Input data:
══════════════════════════════

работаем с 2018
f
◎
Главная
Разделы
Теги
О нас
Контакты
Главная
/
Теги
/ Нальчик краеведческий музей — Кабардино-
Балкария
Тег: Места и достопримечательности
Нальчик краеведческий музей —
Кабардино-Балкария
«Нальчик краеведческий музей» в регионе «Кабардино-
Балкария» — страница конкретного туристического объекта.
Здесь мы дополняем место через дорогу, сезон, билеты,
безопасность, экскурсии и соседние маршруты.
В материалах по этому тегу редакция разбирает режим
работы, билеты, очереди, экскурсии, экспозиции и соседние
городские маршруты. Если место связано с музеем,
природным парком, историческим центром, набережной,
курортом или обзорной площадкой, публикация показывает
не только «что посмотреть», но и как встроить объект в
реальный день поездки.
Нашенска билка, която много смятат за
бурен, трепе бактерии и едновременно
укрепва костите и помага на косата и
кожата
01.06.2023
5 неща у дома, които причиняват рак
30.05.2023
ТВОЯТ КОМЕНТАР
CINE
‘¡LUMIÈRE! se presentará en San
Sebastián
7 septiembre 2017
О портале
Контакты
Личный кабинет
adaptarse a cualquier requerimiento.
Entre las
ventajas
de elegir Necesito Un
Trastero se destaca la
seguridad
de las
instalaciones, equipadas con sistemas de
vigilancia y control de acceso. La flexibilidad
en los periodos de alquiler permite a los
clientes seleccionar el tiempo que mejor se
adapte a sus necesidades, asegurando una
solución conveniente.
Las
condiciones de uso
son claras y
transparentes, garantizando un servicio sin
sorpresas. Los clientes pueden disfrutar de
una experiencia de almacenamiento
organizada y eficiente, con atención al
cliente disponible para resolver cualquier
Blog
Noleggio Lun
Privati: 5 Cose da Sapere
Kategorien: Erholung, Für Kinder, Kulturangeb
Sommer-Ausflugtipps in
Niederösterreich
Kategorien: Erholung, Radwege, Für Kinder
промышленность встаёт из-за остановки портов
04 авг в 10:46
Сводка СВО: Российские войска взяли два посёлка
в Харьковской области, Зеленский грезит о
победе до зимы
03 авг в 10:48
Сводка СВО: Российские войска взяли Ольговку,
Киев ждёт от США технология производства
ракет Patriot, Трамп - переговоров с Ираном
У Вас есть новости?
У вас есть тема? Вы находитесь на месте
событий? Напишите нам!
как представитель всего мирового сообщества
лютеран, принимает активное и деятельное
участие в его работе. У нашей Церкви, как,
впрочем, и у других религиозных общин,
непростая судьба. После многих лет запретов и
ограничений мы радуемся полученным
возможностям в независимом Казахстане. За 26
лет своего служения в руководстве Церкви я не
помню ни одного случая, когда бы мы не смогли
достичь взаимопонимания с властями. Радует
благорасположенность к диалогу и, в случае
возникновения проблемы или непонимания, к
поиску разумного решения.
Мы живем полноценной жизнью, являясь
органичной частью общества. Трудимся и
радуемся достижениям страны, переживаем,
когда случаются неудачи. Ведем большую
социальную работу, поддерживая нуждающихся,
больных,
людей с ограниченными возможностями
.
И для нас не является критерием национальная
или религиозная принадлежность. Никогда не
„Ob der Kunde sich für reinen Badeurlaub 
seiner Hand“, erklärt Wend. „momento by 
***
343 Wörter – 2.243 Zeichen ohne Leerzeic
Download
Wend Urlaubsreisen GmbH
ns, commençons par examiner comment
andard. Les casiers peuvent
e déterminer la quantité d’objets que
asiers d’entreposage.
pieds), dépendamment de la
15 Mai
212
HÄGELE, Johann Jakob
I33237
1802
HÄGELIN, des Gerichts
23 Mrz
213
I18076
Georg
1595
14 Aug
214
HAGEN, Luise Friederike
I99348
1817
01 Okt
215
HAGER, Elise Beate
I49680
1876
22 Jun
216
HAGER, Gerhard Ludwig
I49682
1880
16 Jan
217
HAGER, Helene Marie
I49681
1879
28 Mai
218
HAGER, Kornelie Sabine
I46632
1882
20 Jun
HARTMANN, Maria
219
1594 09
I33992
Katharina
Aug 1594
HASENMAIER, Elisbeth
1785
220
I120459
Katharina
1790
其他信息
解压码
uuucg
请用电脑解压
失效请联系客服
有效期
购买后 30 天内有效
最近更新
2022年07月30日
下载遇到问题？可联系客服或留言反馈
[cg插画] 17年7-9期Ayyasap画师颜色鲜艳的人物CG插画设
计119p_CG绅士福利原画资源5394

══════════════════════════════

Your objective: Return the text of all the records above, line for line and without any changes.

Expected answer:
работаем с 2018
f
◎
Главная
Разделы
Теги
О нас
Контакты
Главная
/
Теги
/ Нальчик краеведческий музей — Кабардино-
Балкария
Тег: Места и достопримечательности
Нальчик краеведческий музей —
Кабардино-Балкария
«Нальчик краеведческий музей» в регионе «Кабардино-
Балкария» — страница конкретного туристического объекта.
Здесь мы дополняем место через дорогу, сезон, билеты,
безопасность, экскурсии и соседние маршруты.
В материалах по этому тегу редакция разбирает режим
работы, билеты, очереди, экскурсии, экспозиции и соседние
городские маршруты. Если место связано с музеем,
природным парком, историческим центром, набережной,
курортом или обзорной площадкой, публикация показывает
не только «что посмотреть», но и как встроить объект в
реальный день поездки.
Нашенска билка, която много смятат за
бурен, трепе бактерии и едновременно
укрепва костите и помага на косата и
кожата
01.06.2023
5 неща у дома, които причиняват рак
30.05.2023
ТВОЯТ КОМЕНТАР
CINE
‘¡LUMIÈRE! se presentará en San
Sebastián
7 septiembre 2017
О портале
Контакты
Личный кабинет
adaptarse a cualquier requerimiento.
Entre las
ventajas
de elegir Necesito Un
Trastero se destaca la
seguridad
de las
instalaciones, equipadas con sistemas de
vigilancia y control de acceso. La flexibilidad
en los periodos de alquiler permite a los
clientes seleccionar el tiempo que mejor se
adapte a sus necesidades, asegurando una
solución conveniente.
Las
condiciones de uso
son claras y
transparentes, garantizando un servicio sin
sorpresas. Los clientes pueden disfrutar de
una experiencia de almacenamiento
organizada y eficiente, con atención al
cliente disponible para resolver cualquier
Blog
Noleggio Lun
Privati: 5 Cose da Sapere
Kategorien: Erholung, Für Kinder, Kulturangeb
Sommer-Ausflugtipps in
Niederösterreich
Kategorien: Erholung, Radwege, Für Kinder
промышленность встаёт из-за остановки портов
04 авг в 10:46
Сводка СВО: Российские войска взяли два посёлка
в Харьковской области, Зеленский грезит о
победе до зимы
03 авг в 10:48
Сводка СВО: Российские войска взяли Ольговку,
Киев ждёт от США технология производства
ракет Patriot, Трамп - переговоров с Ираном
У Вас есть новости?
У вас есть тема? Вы находитесь на месте
событий? Напишите нам!
как представитель всего мирового сообщества
лютеран, принимает активное и деятельное
участие в его работе. У нашей Церкви, как,
впрочем, и у других религиозных общин,
непростая судьба. После многих лет запретов и
ограничений мы радуемся полученным
возможностям в независимом Казахстане. За 26
лет своего служения в руководстве Церкви я не
помню ни одного случая, когда бы мы не смогли
достичь взаимопонимания с властями. Радует
благорасположенность к диалогу и, в случае
возникновения проблемы или непонимания, к
поиску разумного решения.
Мы живем полноценной жизнью, являясь
органичной частью общества. Трудимся и
радуемся достижениям страны, переживаем,
когда случаются неудачи. Ведем большую
социальную работу, поддерживая нуждающихся,
больных,
людей с ограниченными возможностями
.
И для нас не является критерием национальная
или религиозная принадлежность. Никогда не
„Ob der Kunde sich für reinen Badeurlaub 
seiner Hand“, erklärt Wend. „momento by 
***
343 Wörter – 2.243 Zeichen ohne Leerzeic
Download
Wend Urlaubsreisen GmbH
ns, commençons par examiner comment
andard. Les casiers peuvent
e déterminer la quantité d’objets que
asiers d’entreposage.
pieds), dépendamment de la
15 Mai
212
HÄGELE, Johann Jakob
I33237
1802
HÄGELIN, des Gerichts
23 Mrz
213
I18076
Georg
1595
14 Aug
214
HAGEN, Luise Friederike
I99348
1817
01 Okt
215
HAGER, Elise Beate
I49680
1876
22 Jun
216
HAGER, Gerhard Ludwig
I49682
1880
16 Jan
217
HAGER, Helene Marie
I49681
1879
28 Mai
218
HAGER, Kornelie Sabine
I46632
1882
20 Jun
HARTMANN, Maria
219
1594 09
I33992
Katharina
Aug 1594
HASENMAIER, Elisbeth
1785
220
I120459
Katharina
1790
其他信息
解压码
uuucg
请用电脑解压
失效请联系客服
有效期
购买后 30 天内有效
最近更新
2022年07月30日
下载遇到问题？可联系客服或留言反馈
[cg插画] 17年7-9期Ayyasap画师颜色鲜艳的人物CG插画设
计119p_CG绅士福利原画资源5394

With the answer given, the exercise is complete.